A federal judge on Thursday froze millions of dollars in unexercised stock options and retirement benefits of outgoing UnitedHealth chief William McGuire until 30 days after a company review of shareholder lawsuits is completed.
McGuire stepped down as chief executive on Thursday and previously resigned as chairman of the nation's second-largest health insurer.
In October, a company-sponsored investigation concluded that stock options awarded to McGuire and others were probably backdated, which means they weren't really issued when the company originally said they were.

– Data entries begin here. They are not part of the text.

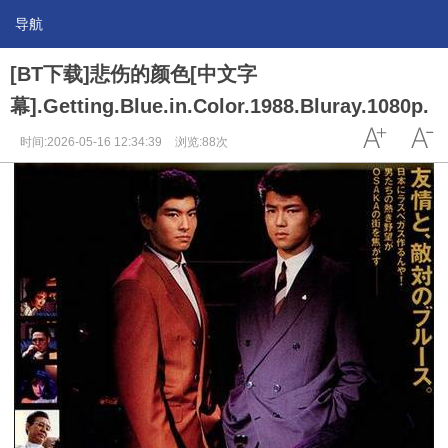
导航
[BT下载]悲伤的颜色[中文字
幕].Getting.Blue.in.Color.1988.Bluray.1080p.
时间:2026-05-16 12:34:39
浏览:88次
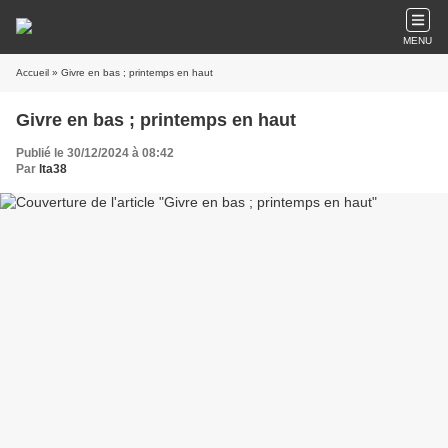
MENU
Accueil
» Givre en bas ; printemps en haut
Givre en bas ; printemps en haut
Publié le 30/12/2024 à 08:42
Par
lta38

Backdating options can give recipients a larger profit than they otherwise may have gotten.
Judge James Rosenbaum said there was no opposition to the freeze from any of the parties in the case. "There has been a showing that all parties to these matters will benefit from the requested relief," he wrote.
The company has said it will have to restate its earnings back to 1994.

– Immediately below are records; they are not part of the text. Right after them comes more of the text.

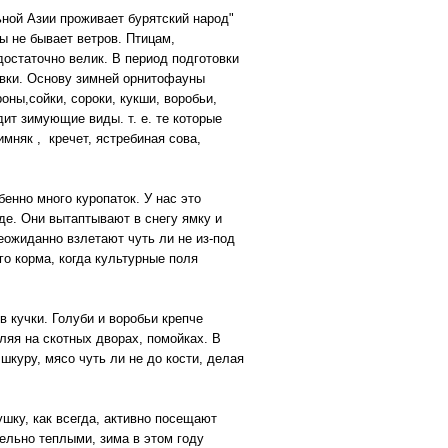
ьной Азии проживает бурятский народ"
ы не бывает ветров. Птицам,
остаточно велик. В период подготовки
овки. Основу зимней орнитофауны
оны,сойки, сороки, кукши, воробьи,
ит зимующие виды. т. е. те которые
имняк , кречет, ястребиная сова,
бенно много куропаток. У нас это
де. Они вытаптывают в снегу ямку и
еожиданно взлетают чуть ли не из-под
го корма, когда культурные поля
в кучки. Голуби и воробьи крепче
ляя на скотных дворах, помойках. В
шкуру, мясо чуть ли не до кости, делая
у, как всегда, активно посещают
тельно теплыми, зима в этом году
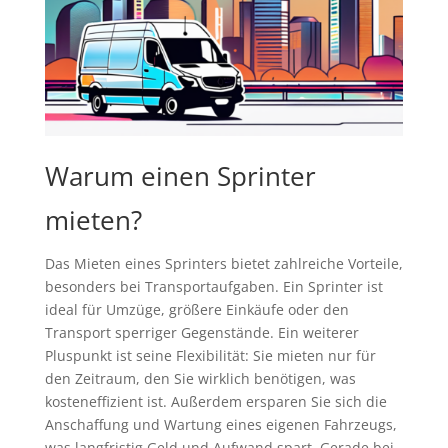
Warum einen Sprinter
mieten?
Das Mieten eines Sprinters bietet zahlreiche Vorteile,
besonders bei Transportaufgaben. Ein Sprinter ist
ideal für Umzüge, größere Einkäufe oder den
Transport sperriger Gegenstände. Ein weiterer
Pluspunkt ist seine Flexibilität: Sie mieten nur für
den Zeitraum, den Sie wirklich benötigen, was
kosteneffizient ist. Außerdem ersparen Sie sich die
Anschaffung und Wartung eines eigenen Fahrzeugs,
was langfristig Geld und Aufwand spart. Gerade bei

California's public employee pension fund has sued over the company's handling of stock options. An attorney for the fund has argued that federal authorities could seize the money if a criminal case is ever filed.
Neither McGuire nor the company have been charged criminally, but UnitedHealth has acknowledged receiving a subpoena from the U.S. Attorney's Office in New York.
McGuire attorney Steve Gaskins said earlier this week that UnitedHealth's stock options plan is frozen while the company finishes investigating the matter.
McGuire had $1.78-billion in unexercised stock options at the end of 2005. But the company's share price has dropped 25 percent since then, and repricing from the backdating controversy sliced off another $200-million.
McGuire's employment contract calls for a retirement benefit calculated by outside groups at $5.1-million a year, along with other perks.